_WHAT YOU NEED TO DO:_
The required result is every line of the records that includes "магниттік".
=== LISTED ENTRIES ===
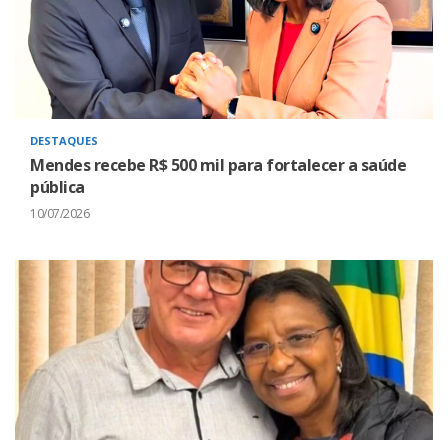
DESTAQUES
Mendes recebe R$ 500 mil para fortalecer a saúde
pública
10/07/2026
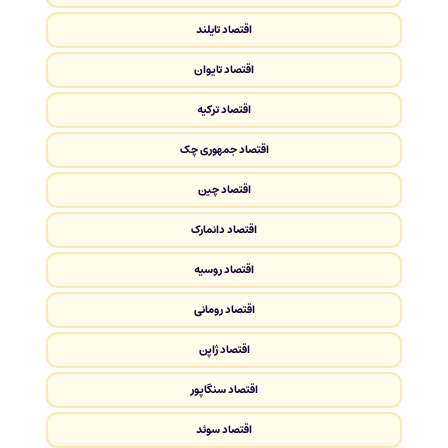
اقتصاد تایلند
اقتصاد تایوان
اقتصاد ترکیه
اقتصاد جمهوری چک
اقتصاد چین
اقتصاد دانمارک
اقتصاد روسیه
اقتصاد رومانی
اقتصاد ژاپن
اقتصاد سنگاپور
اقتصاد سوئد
===
=== LISTED ENTRIES ===
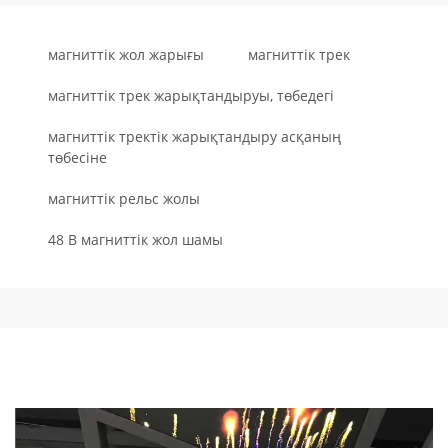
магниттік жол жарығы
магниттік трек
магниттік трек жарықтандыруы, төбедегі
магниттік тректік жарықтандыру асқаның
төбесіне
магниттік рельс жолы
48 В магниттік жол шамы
===
_REPLY TO THE TASK:_
магниттік жол жарығы
магниттік трек
магниттік трек жарықтандыруы, төбедегі
магниттік тректік жарықтандыру асқаның
магниттік рельс жолы
48 В магниттік жол шамы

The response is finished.